■ **Provided data**
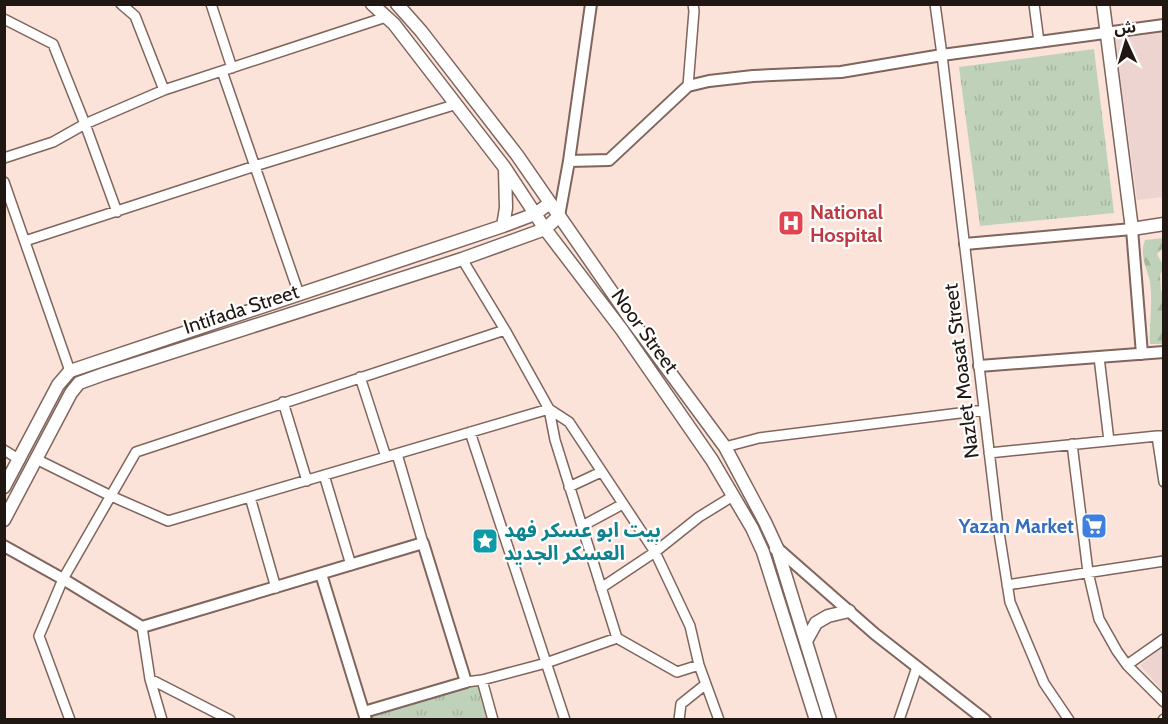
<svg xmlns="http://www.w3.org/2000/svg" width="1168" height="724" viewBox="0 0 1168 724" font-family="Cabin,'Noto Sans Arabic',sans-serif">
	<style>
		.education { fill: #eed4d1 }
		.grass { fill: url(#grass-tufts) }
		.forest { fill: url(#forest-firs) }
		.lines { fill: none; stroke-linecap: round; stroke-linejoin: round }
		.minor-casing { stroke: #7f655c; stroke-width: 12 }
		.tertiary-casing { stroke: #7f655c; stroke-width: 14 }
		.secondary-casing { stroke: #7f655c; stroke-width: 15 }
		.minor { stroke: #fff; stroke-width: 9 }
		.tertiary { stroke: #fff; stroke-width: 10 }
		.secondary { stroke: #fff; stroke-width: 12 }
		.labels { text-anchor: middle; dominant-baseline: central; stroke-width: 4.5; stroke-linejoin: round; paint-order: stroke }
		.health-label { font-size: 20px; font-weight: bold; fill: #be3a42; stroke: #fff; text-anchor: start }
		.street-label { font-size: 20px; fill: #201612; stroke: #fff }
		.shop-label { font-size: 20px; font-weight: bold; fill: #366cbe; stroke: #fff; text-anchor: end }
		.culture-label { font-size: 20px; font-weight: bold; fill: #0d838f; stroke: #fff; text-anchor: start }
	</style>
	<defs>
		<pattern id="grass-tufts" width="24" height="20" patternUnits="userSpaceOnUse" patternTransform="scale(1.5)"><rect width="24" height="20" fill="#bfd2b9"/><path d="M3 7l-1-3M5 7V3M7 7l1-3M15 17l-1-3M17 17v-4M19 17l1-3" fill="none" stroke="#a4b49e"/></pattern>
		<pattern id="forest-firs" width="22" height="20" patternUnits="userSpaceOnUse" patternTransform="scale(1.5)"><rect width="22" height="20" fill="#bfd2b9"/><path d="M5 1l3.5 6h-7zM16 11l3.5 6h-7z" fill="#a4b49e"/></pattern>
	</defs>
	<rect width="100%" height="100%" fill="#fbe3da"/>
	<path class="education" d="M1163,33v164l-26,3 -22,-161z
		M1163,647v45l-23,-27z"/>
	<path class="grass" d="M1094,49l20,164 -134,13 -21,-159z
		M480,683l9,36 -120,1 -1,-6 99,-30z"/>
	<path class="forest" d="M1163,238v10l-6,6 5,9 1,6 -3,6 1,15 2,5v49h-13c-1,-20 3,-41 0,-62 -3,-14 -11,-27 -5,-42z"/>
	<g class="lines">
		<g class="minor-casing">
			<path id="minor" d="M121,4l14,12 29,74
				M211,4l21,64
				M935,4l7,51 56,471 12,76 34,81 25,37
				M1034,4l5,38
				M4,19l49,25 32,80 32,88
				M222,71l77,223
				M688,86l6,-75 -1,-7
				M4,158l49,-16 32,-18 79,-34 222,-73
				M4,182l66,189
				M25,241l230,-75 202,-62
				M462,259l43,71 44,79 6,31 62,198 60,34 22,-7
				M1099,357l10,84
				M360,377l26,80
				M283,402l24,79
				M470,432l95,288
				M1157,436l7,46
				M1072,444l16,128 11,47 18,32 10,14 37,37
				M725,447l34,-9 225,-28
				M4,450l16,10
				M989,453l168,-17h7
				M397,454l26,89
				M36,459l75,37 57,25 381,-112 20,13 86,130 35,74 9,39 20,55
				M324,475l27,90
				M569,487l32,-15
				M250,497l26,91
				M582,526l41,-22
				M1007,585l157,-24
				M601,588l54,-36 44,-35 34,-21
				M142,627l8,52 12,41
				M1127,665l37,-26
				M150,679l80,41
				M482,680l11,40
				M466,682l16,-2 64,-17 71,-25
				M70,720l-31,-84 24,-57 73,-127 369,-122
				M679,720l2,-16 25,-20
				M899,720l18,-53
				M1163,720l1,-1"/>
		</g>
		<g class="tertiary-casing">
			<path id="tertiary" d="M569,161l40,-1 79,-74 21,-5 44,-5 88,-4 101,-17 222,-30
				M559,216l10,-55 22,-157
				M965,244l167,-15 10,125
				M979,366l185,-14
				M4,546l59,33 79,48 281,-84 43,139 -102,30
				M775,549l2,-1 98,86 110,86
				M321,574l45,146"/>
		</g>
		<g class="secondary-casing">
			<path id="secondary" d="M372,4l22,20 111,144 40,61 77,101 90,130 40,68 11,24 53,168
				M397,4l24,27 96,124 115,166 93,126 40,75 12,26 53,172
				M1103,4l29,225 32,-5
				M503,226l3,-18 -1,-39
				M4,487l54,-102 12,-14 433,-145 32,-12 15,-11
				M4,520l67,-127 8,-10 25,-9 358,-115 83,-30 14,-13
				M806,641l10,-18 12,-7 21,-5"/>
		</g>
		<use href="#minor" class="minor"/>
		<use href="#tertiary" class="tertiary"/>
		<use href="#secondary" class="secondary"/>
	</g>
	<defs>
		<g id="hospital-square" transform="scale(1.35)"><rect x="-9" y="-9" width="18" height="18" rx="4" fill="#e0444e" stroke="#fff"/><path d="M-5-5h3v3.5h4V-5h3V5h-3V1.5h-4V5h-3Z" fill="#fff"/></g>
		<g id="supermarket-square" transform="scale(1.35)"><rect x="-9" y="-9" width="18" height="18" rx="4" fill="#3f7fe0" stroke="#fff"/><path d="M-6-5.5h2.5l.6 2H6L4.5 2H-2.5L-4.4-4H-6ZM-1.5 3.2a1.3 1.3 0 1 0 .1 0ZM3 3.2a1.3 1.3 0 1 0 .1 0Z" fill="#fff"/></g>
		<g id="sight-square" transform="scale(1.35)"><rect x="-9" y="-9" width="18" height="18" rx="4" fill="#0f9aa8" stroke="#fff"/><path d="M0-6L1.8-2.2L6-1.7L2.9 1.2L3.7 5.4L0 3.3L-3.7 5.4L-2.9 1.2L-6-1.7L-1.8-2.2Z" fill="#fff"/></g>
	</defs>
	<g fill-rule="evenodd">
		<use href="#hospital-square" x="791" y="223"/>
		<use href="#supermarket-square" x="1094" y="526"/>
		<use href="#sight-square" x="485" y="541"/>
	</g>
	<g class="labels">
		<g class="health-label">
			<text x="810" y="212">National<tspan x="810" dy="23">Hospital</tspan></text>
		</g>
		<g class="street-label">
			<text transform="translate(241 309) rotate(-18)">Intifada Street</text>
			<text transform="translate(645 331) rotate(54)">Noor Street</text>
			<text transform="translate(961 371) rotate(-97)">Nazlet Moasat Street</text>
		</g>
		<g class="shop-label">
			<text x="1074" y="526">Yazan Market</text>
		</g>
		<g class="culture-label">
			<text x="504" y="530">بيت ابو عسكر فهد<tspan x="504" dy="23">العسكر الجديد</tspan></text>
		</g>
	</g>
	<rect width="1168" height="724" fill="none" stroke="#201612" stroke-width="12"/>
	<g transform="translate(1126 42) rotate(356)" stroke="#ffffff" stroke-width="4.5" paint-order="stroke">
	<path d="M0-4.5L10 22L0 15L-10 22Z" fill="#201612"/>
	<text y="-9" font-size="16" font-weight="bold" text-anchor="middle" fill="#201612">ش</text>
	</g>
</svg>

■ **Exercise instructions**
Above are the records; copy every line in them that holds the word "lines".

■ **Exercise answer**
		.lines { fill: none; stroke-linecap: round; stroke-linejoin: round }
	<g class="lines">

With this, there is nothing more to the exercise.